Wenn man in dieser Richtung weiter­denkt, dann landet man im Nihilismus. Das tue ich nicht, sonst würde ich nicht predigen. Dass ich nicht im Nihihismus lande, liegt aber nicht daran, dass ich klüger wäre als der Prediger, sondern daran, dass ich eine Realität in die Betrachtung einbeziehe, die der Prediger in seiner Weltsicht „unter der Sonne“ außen vor gelassen hat. Diese Realität heißt Jesus Christus. In unbedingter Liebe zu uns Menschen hat Gott nämlich etwas völlig Un­begreif­liches getan: Er hat zugelassen, dass sein Sohn – und damit er selber, der absolut Gute – durch die trium­phierende menschliche Bosheit umgebracht wird. Aber gerade dadurch hat er die einzig wahre Hoffnung geschenkt, die diese Welt in ihrer selbst­verschul­deten Bosheit hat. In der Welt geht das Gute unter, und das Schlechte setzt sich durch – aber Christus hat die Welt überwunden! Mit seiner Herrschaft haben wir das trium­phierende Beste, was es für uns Menschen gibt.
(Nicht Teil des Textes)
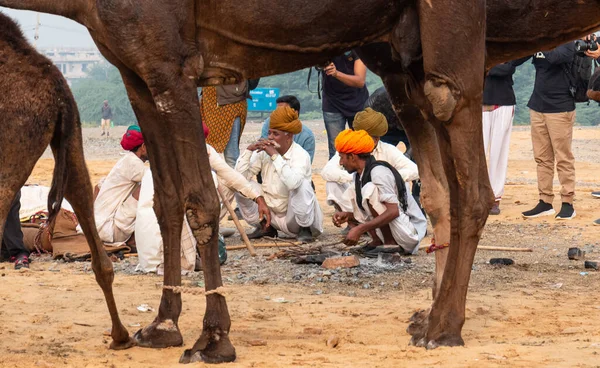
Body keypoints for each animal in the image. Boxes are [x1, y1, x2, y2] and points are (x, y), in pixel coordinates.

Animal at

Noch ist diese Herrschaft Christi nicht für jeden sichtbar, sondern verborgen und nur im Glauben an Gottes Verheißungen erkennbar. Noch zieht sich die Nacht des Bösen durch Welt, Kirche und unser persön­liches Leben. Aber lassen wir uns nicht vom Augenschein und von der Welt irre machen. Denken wir lieber daran, dass wir nicht mehr nach irdischem Erfolg und Wohlergehen zu schielen brauchen, weil für uns als Himmels­bürger der Sieg des Guten schon errungen ist. Amen.

Diese Predigt wurde erstmals gehalten im Jahre 1978.